What's the difference between DDR3 memory and GDDR5 memory?

marcussparticus · Oct 20, 2012

Hi to all at Techspot. I'm not a techie but noticed that there was two kinds of memory, DDR3 and DDR5. My Question is,
What's the difference between DDR3 Memory and the Graphics DDR5 Memory and if the DDR5 is in anyway better then why is it not used for desktop computer memory instead of DDR3.
I know some apps are taking advantage of or utilizing graphics memory Thanks for any explanation

Razer · Oct 20, 2012

As far as I know, memories used on video cards have different characteristics than memories used on PC.. since this is beyond my knowledge, I'm sorry I can't explain much more in details.. Just wait for other members with deeper knowledge that can give some information regarding of this matter

dividebyzero · Oct 20, 2012

marcussparticus said:
What's the difference between DDR3 Memory and the Graphics DDR5 Memory and if the DDR5 is in anyway better then why is it not used for desktop computer memory instead of DDR3.

The principle differences are:
•DDR3 runs at a higher voltage that GDDR5 (typically 1.25-1.65V versus ~1V)
•DDR3 uses a 64-bit memory controller per channel ( so, 128-bit bus for dual channel, 256-bit for quad channel), whereas GDDR5 is paired with controllers of a nominal 32-bit (16 bit each for input and output), but whereas the CPU's memory contoller is 64-bit per channel, a GPU can utilise any number of 32-bit I/O's (at the cost of die size) depending upon application ( 2 for 64-bit bus, 4 for 128-bit, 6 for 192-bit, 8 for 256-bit, 12 for 384-bit etc...). The GDDR5 setup also allows for doubling or asymetric memory configurations. Normally (using this generation of cards as example) GDDR5 memory uses 2Gbit memory chips for each 32-bit I/O (I.e for a 256-bit bus/2GB card: 8 x 32-bit I/O each connected by a circuit to a 2Gbit IC = 8 x 2Gbit = 16Gbit = 2GB), but GDDR5 can also operate in what is known as clamshell mode, where the 32-bit I/O instead of being connected to one IC is split between two (one on each side of the PCB) allowing for a doubling up of memory capacity. Mixing the arrangement of 32-bit memory controllers, memory IC density, and memory circuit splitting allows of asymetric configurations ( 192-bit, 2GB VRAM for example)
•Physically, a GDDR5 controller/IC doubles the I/O of DDR3 - With DDR, I/O handles an input (written to memory), or output (read from memory) but not both on the same cycle. GDDR handles input and output on the same cycle.
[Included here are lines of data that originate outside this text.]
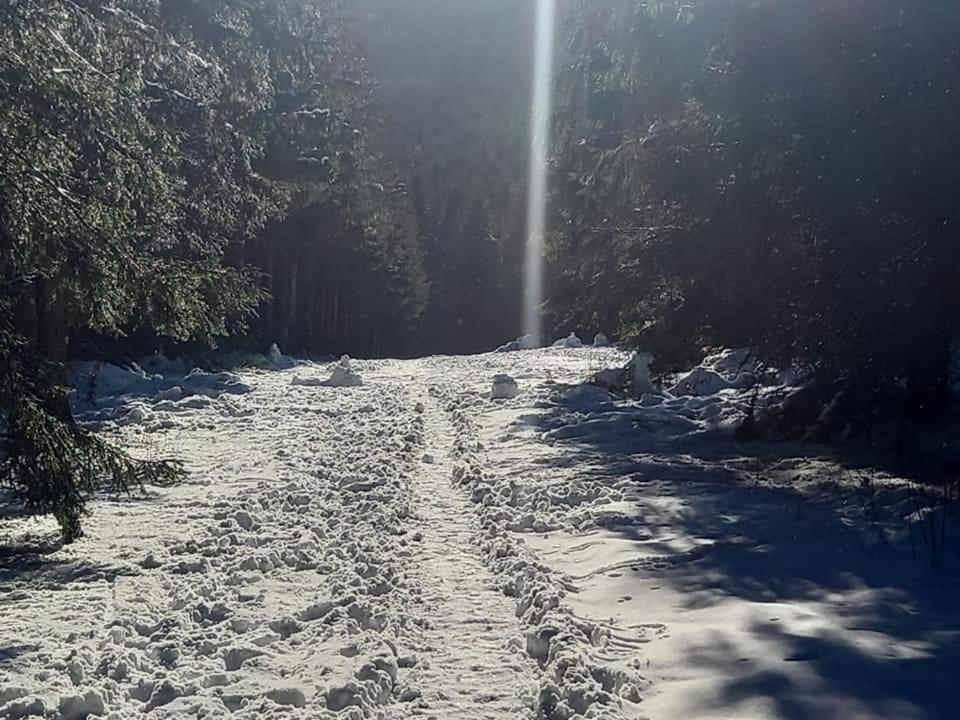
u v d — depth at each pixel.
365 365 38.38
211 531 9.81
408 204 72.81
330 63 37.38
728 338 14.23
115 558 8.84
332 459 14.39
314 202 40.06
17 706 5.21
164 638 6.45
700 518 9.73
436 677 5.68
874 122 10.79
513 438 16.44
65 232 8.75
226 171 19.33
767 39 11.80
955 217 10.31
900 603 6.57
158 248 13.98
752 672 5.25
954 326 11.34
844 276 11.31
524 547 8.66
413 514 10.34
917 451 11.94
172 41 14.62
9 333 8.43
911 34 10.64
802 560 7.86
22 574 8.30
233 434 17.86
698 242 13.77
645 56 14.02
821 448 13.60
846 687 4.94
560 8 17.17
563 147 18.22
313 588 7.71
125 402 22.48
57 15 9.48
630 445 15.00
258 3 21.98
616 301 17.11
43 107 8.52
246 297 12.06
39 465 8.53
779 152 11.99
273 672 5.79
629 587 7.41
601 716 4.86
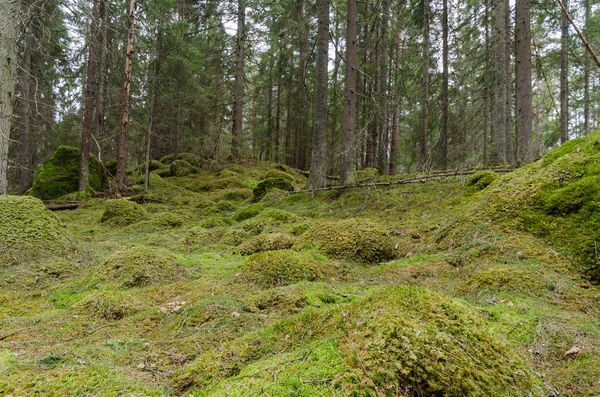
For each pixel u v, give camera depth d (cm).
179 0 1673
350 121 946
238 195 1370
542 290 273
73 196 1316
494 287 288
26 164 1681
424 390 142
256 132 2511
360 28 1393
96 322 285
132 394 178
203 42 1986
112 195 1388
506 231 379
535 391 158
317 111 988
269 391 148
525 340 214
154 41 1557
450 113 1694
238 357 203
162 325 277
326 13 980
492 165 906
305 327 217
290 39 1385
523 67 846
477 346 164
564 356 197
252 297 324
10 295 368
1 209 518
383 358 150
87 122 1409
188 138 2111
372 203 769
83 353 221
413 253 460
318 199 920
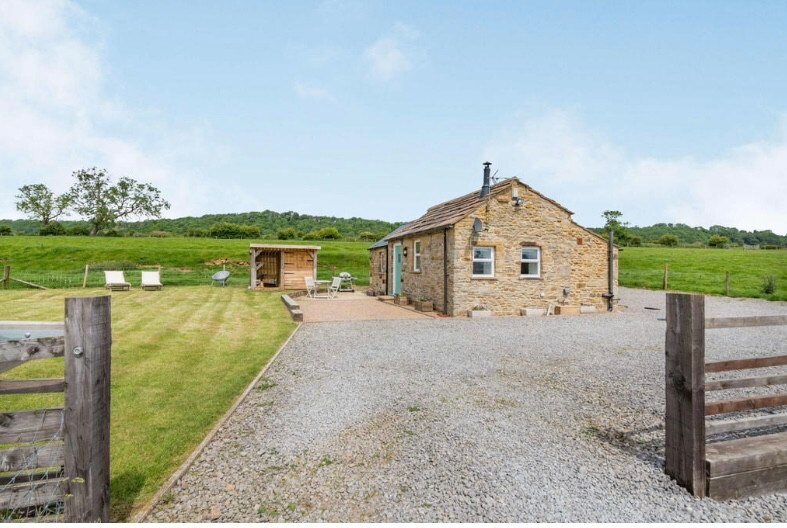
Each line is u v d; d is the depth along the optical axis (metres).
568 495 3.78
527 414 5.75
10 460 2.79
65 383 2.83
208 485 3.96
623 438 5.00
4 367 2.75
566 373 7.79
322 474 4.16
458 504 3.64
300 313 14.32
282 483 4.00
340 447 4.76
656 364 8.45
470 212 16.70
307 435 5.08
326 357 9.10
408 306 19.73
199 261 38.78
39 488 2.81
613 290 18.58
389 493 3.82
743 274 35.44
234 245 49.62
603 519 3.44
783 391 6.95
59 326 3.06
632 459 4.47
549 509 3.56
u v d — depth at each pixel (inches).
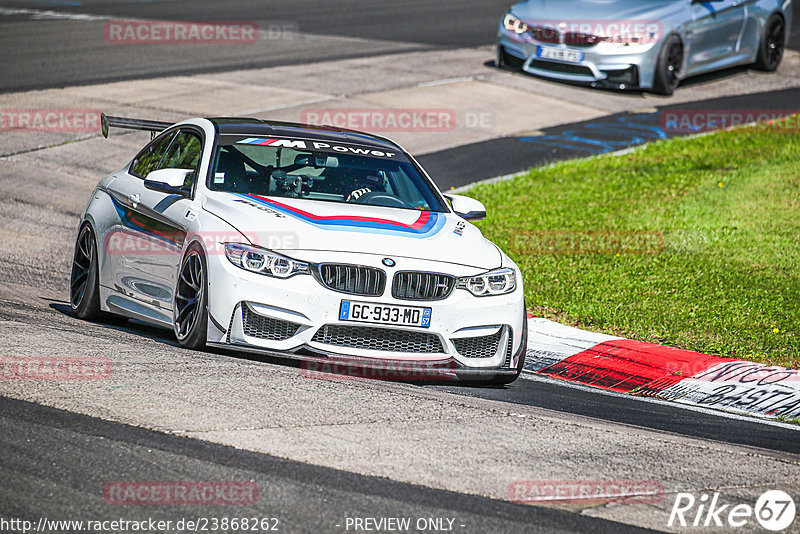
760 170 2021.4
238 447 701.9
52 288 1307.8
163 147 1179.9
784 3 2967.5
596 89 2741.1
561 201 1860.2
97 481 631.2
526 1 2800.2
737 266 1507.1
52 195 1780.3
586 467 737.0
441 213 1083.3
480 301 963.3
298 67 2815.0
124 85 2534.5
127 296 1088.2
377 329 930.7
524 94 2642.7
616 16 2608.3
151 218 1059.9
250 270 919.0
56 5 3794.3
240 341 920.9
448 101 2532.0
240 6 3880.4
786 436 926.4
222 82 2605.8
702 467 767.1
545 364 1143.6
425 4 4062.5
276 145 1104.8
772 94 2723.9
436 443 754.2
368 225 986.1
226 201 994.7
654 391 1073.5
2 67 2650.1
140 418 742.5
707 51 2738.7
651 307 1330.0
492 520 623.2
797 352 1183.6
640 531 628.7
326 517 603.8
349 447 723.4
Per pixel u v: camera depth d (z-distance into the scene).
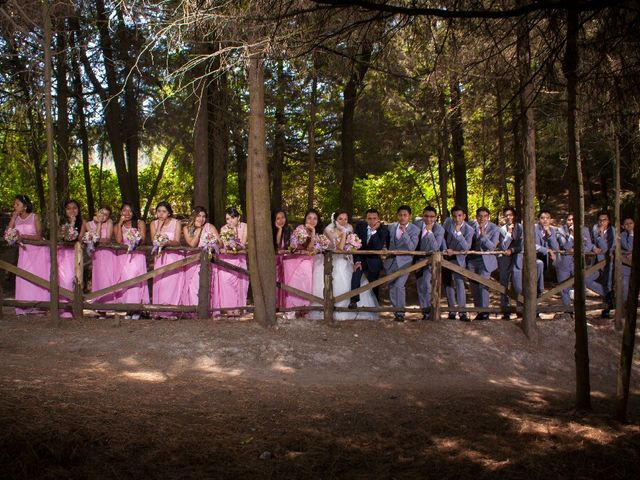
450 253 10.23
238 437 5.36
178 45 6.07
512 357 9.41
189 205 31.41
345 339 9.30
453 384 8.16
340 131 24.41
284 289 9.87
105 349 8.38
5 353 7.96
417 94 18.61
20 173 19.50
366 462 4.94
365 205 27.95
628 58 5.68
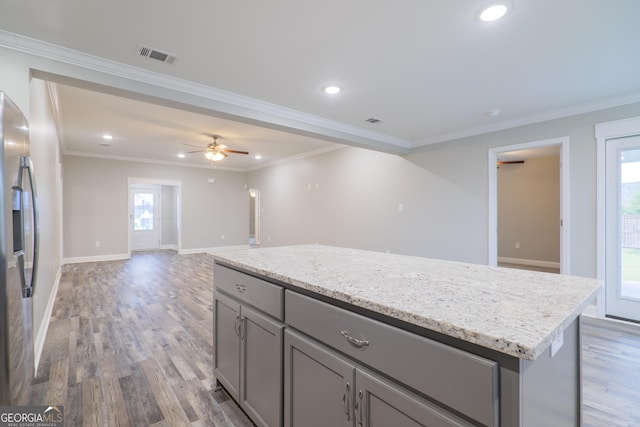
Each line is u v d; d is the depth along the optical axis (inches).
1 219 54.4
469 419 31.2
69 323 128.3
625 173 129.8
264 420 61.5
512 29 82.8
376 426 39.9
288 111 146.1
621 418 70.0
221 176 368.2
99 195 290.2
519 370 28.8
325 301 48.8
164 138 222.4
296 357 53.7
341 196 254.7
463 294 44.0
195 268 251.9
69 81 97.4
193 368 92.0
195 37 87.6
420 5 73.7
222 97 126.0
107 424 67.6
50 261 146.6
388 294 43.6
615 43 89.0
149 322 129.7
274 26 82.4
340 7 74.7
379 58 98.5
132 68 104.0
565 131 144.6
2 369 54.9
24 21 79.2
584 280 53.3
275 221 333.7
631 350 104.5
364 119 160.6
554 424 39.9
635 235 128.3
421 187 200.8
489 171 170.6
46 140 129.3
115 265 263.7
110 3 73.0
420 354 35.2
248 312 66.3
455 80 114.1
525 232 281.1
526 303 39.9
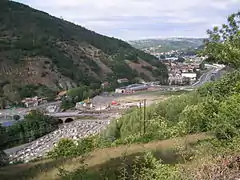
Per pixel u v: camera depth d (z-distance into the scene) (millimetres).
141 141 16641
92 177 9492
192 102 23703
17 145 52156
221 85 9938
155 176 7273
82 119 72438
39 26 143125
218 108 8750
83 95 95500
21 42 116250
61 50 129250
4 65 101875
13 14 140750
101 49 159250
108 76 129375
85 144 16391
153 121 12805
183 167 6992
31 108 82750
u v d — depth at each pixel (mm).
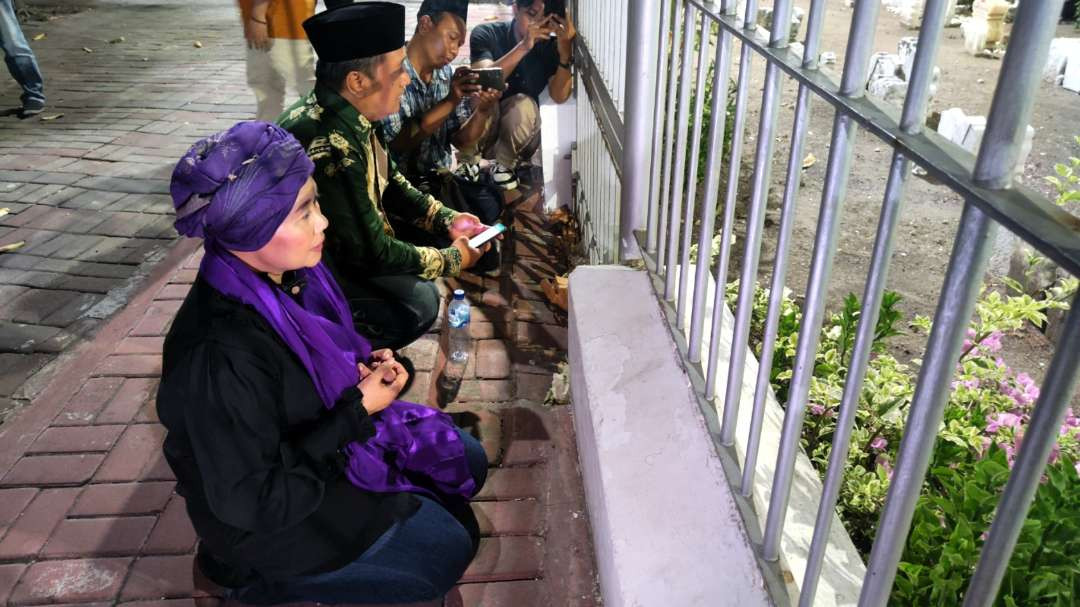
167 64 7746
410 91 3424
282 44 4785
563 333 3387
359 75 2436
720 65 1574
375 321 2869
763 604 1461
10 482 2590
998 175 759
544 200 4375
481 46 4355
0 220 4445
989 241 794
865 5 970
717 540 1582
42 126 6000
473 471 2383
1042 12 687
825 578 1562
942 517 1989
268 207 1527
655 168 2271
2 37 5973
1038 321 2629
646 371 2064
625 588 1539
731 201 1581
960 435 2191
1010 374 2889
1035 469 746
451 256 2869
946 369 871
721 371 2080
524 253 4043
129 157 5395
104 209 4602
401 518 1998
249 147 1530
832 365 2539
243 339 1598
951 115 4988
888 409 2398
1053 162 5266
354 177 2496
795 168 1213
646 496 1714
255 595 2029
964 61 7746
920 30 855
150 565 2305
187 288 3750
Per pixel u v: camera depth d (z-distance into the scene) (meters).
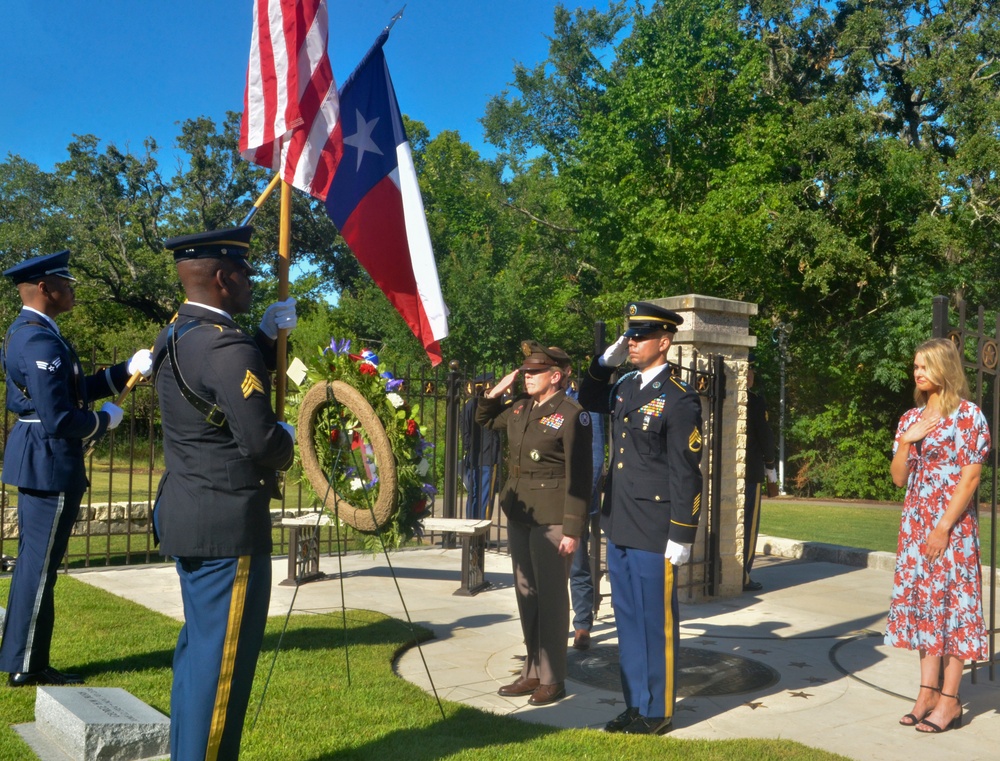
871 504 22.16
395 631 6.09
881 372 23.25
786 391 27.17
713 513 7.63
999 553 10.86
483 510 10.98
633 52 28.00
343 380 4.77
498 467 11.00
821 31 29.39
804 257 24.47
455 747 3.88
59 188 43.06
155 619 6.18
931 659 4.59
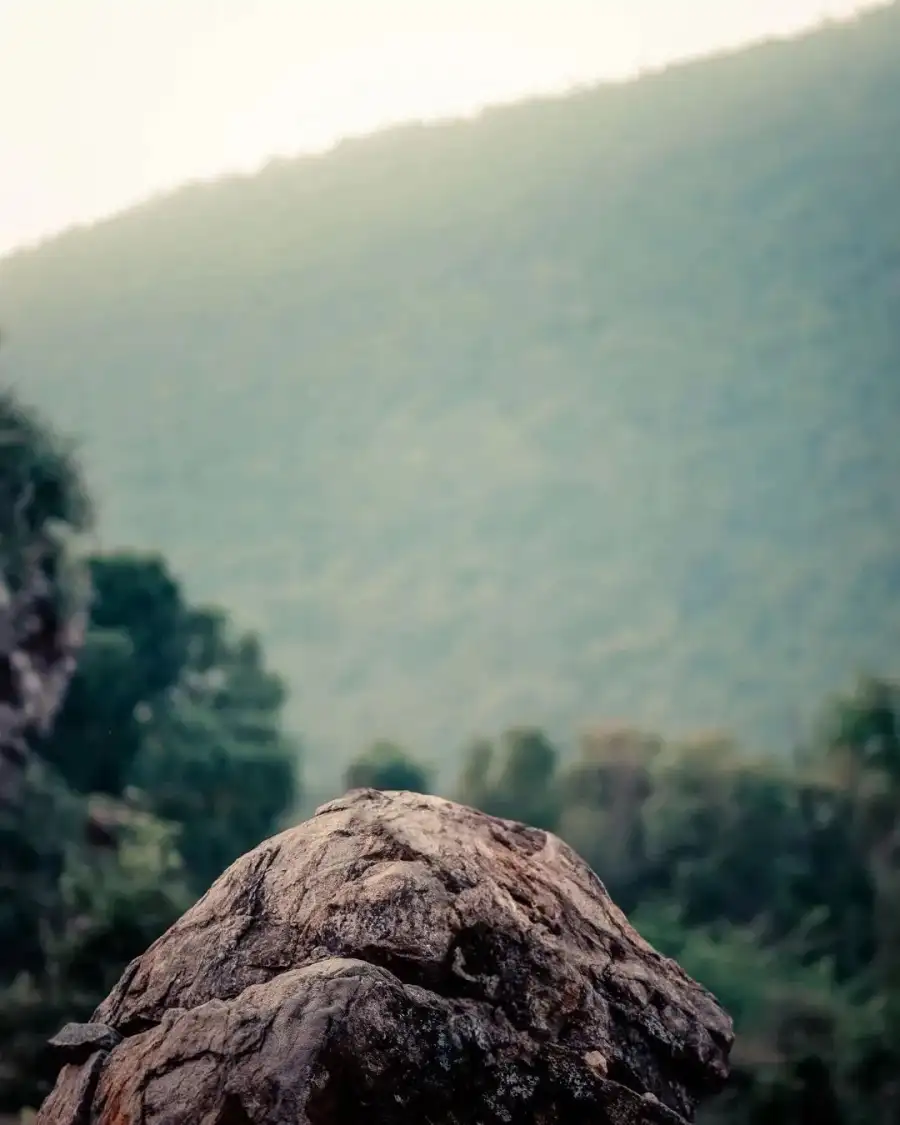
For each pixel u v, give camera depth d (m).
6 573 35.38
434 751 107.31
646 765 62.78
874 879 53.59
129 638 44.09
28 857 31.48
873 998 43.94
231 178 136.38
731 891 56.16
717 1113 19.81
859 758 59.56
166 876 33.41
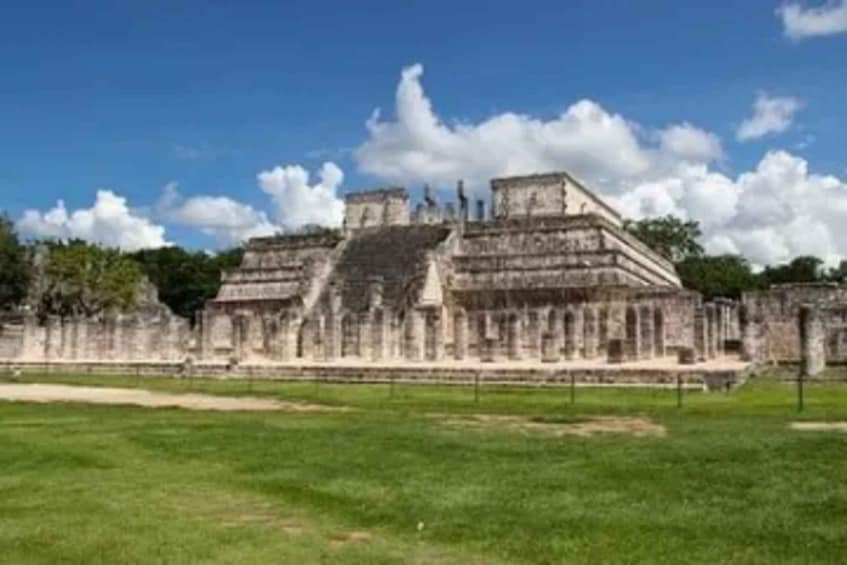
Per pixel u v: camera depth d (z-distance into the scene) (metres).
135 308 93.12
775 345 69.62
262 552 11.89
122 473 17.67
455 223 76.31
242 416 28.75
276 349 66.69
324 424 25.91
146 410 31.16
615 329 63.38
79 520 13.62
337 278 76.38
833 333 57.28
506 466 18.08
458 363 55.22
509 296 68.56
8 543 12.32
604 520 13.48
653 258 84.44
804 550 11.90
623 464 18.08
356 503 14.73
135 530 13.02
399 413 29.72
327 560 11.52
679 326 58.69
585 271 68.62
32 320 75.12
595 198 91.31
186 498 15.27
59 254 92.69
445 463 18.50
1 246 90.19
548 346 58.41
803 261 127.38
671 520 13.48
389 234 79.56
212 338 72.19
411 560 11.53
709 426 24.73
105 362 62.34
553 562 11.41
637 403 32.31
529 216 77.75
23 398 37.12
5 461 19.06
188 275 129.75
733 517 13.66
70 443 21.72
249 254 84.62
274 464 18.56
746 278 116.94
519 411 29.97
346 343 63.56
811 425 24.91
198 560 11.51
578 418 27.45
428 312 60.72
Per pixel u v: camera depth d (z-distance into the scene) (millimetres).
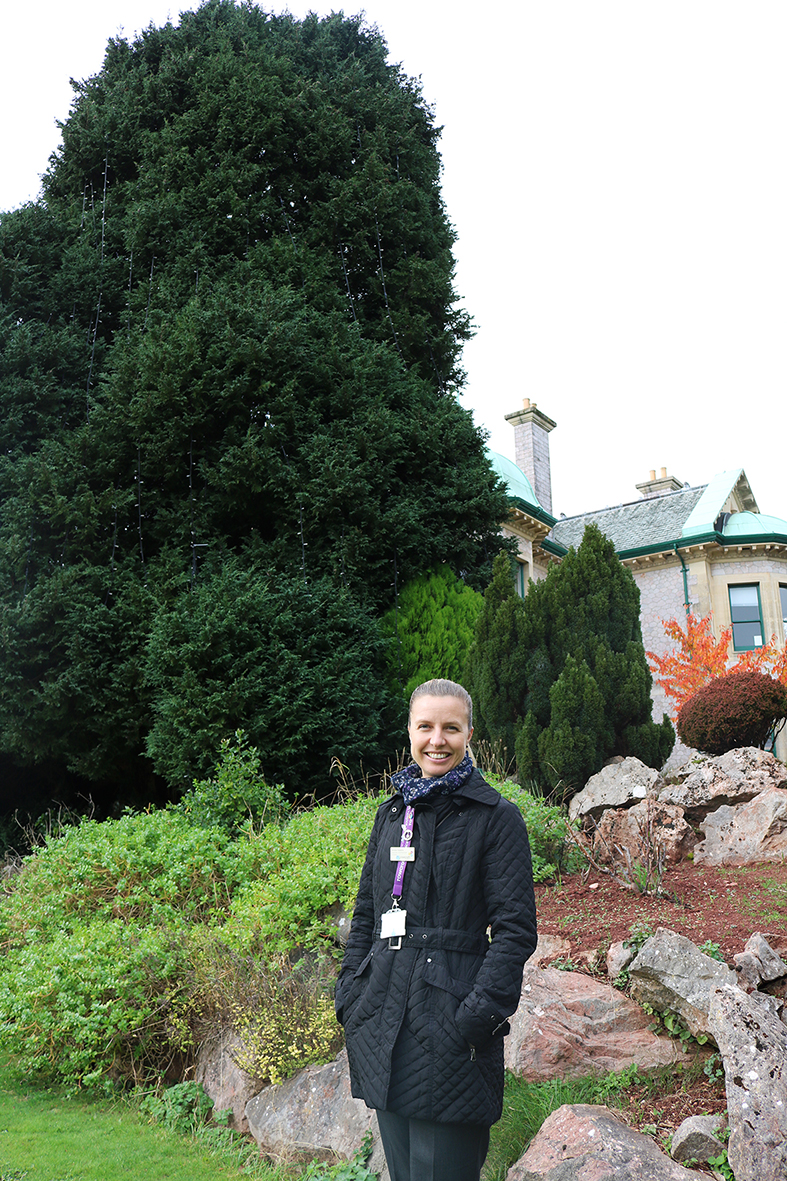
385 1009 2172
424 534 9977
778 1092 2863
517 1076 3463
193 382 9383
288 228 11719
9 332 10266
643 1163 2795
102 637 8688
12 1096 4410
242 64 12289
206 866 5469
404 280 11984
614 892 4996
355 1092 2207
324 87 12859
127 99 12430
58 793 9914
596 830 5754
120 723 8695
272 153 11891
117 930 4902
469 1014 2061
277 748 7906
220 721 7605
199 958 4520
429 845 2297
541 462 22359
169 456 9562
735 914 4438
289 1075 3896
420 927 2229
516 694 7586
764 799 5914
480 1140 2156
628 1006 3768
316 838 5289
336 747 8031
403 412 10656
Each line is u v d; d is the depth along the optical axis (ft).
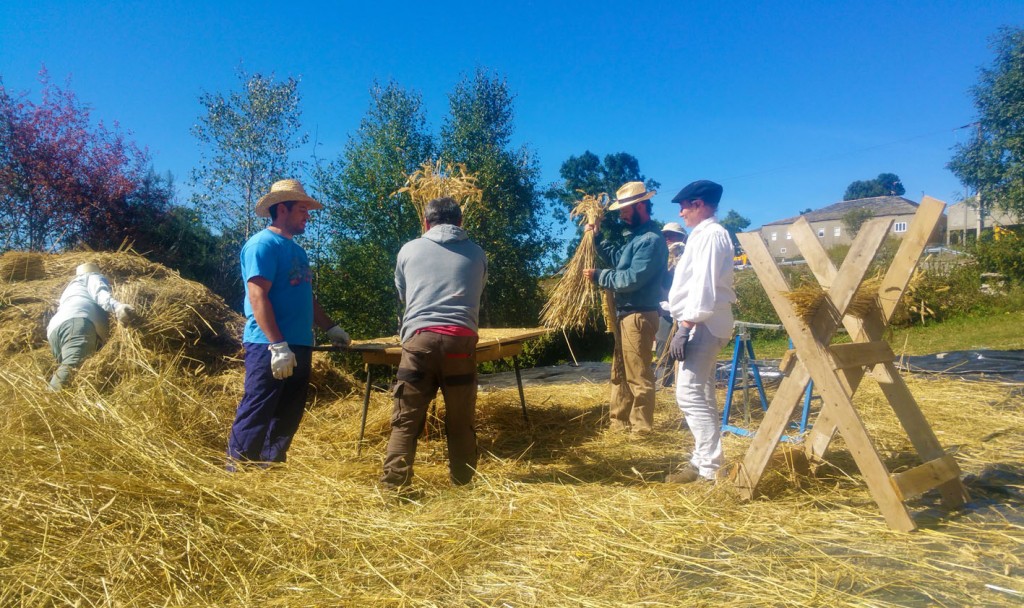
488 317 53.52
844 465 11.73
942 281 52.44
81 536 7.45
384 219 48.67
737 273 61.16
The memory is also fundamentally set up specifically for the application it uses:
System memory (DDR3) benefits from low latency (tight timings) at the expense of bandwidth, GDDR5's case is the opposite. Timings for GDDR5 would seems unbelieveably slow in relation to DDR3, but the speed of VRAM is blazing fast in comparison with desktop RAM- this has resulted from the relative workloads that a CPU and GPU undertake. Latency isn't much of an issue with GPU's since their parallel nature allows them to move to other calculation when latency cycles cause a stall in the current workload/thread. The performance of a graphics card for instance is greatly affected (as a percentage) by altering the internal bandwidth, yet altering the external bandwidth (the PCI-Express bus, say lowering from x16 to x8 or x4 lanes) has a minimal effect. This is because there is a great deal of I/O (textures for examples) that get swapped in and out of VRAM continuously- the nature of a GPU is many parallel computations, whereas a CPU computes in a basically linear way.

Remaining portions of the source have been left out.